I stared at the empty desert outside my car.
And that’s when I heard it—the sloppy, chomping sounds of worm-eaters.
I grabbed the edge of the car door to shut it, but instead of metal … I felt somebody’s fingers.
Worm-eaters burst from the darkness, sprinting toward me. No screams. No grunts. Just moist feet slapping the dry desert crust.
The hand at my door grabbed my wrist and yanked me into the air until I was face-to-face with her.
It was Abigail Cutter.
Mangled worms fell from her nasty, chapped lips as her fingers morphed into thick vines that slithered around my neck, suffocating me.
I shot forward, eyes shut, drenched in cold sweat, screaming at the top of my lungs. I tried to push Abigail away, but when I opened my eyes …
She was gone.
I was still in my bed at home.
I’ll say it again: nightmare fuel.
… What the jibs was wrong with me?
I pushed the blankets aside and looked out my window. Still black, but that’s how it is when you need to get on the road by 4 a.m.
Mom flipped on the light. “Oh, good, you’re up! Your car’s outside!” she said, excited for my second year at Kepler Academy. Way more excited than I was.
When I left the academy last year, I was the baddest hero ever, but all that disappeared once I got home.
Every time I closed my eyes at night, I saw worm-eaters. I spent most nights wide awake, staring at my door until the sun came up.
My parents didn’t know about the nightmares.
Or much of anything that happened last year.
Including the fact that I was powerless—the only powerless kid at Kepler Academy.
They asked me all summer to spill the beans, but all I ever said was, “It was fun,” because saying, “I jumped off a ten-story building to save the school from a Godzilla-size plant zombie,” would’ve given them a panic attack.

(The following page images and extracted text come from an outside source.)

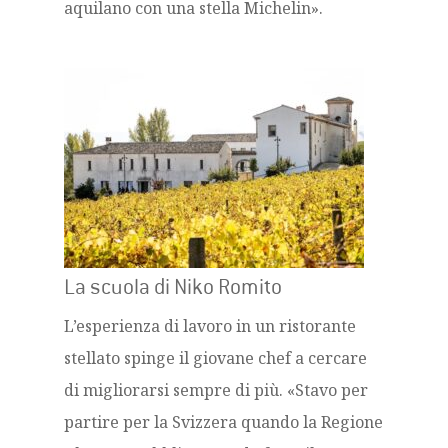
aquilano con una stella Michelin».
La scuola di Niko Romito
L’esperienza di lavoro in un ristorante
stellato spinge il giovane chef a cercare
di migliorarsi sempre di più.
«Stavo per
partire per la Svizzera quando la Regione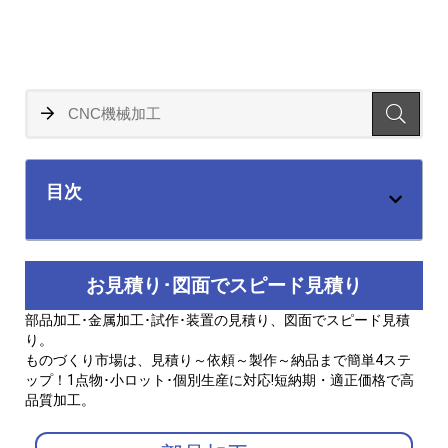
目次
お見積り･図面でスピード見積り
部品加工･金属加工･試作･装置の見積り、図面でスピード見積
り。
ものづくり市場は、見積り～依頼～製作～納品まで簡単4ステ
ップ！1点物･小ロット･個別生産に対応!短納期・適正価格で高
品質加工。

Or maybe it would’ve given me one.
I had spent the last three months dodging their questions by mowing lawns morning till night, every single day.
The work helped keep my mind off worm-eaters, and I liked the extra cash, too. I thought about blowing it all on a mountain of peanut butter cups, but instead I saved up and bought myself something nice.
After getting dressed and scraping a toothbrush across my teeth, I went outside.
Mom stood by the Kepler car as Dad tossed my bags into the trunk.
“That’ll do it,” Dad said, messing my hair up. “Don’t come home this time without a power!”
I knew he was joking—that he only said it because he believed I already had come back with a power.
… joke’s on him though, right?
Mom knelt and gave me a hug, but I just stood there like a stiff doll.
She pulled back. “Are you all right?”
“I guess,” I said, but she saw through me.
“Hey, it’ll be okay. You’ve already done this once. Going back will be like riding a bike. Once you’re there, you’ll hardly miss home at all.”
“Even though we’ll be missing you like crazy,” Dad added.
I didn’t want them to know I was scared, but I wasn’t good at hiding it.
Mom hugged me tighter. “I know this is hard for you, but you need to know that it’s harder for me. I don’t want you to go, Ben. I want you to stay here and go to a boring school and sit around our boring house at night, but we both know you can’t.”
Dad put his hand on my head while I squeezed my mom.
“But … I’m scared,” I said honestly.
Mom smiled. “Nothing wrong with that. I’m scared, too. Scared that something terrible will happen to you while you’re gone.”
Like jumping off a ten-story building.
“Being scared just means you get to be brave,” Mom said. “Because we both know you have to go back. You belong there. People spend their entire lives looking for a greater destiny, but yours knocked at our door and invited you to come out to play. We might not know exactly why yet, but you belong at that school.”
She was right.
I had to go back.
For my dad.
For all the students at the academy.
I was the hero who saved the school last year.
And what kind of hero goes into hiding after something like that?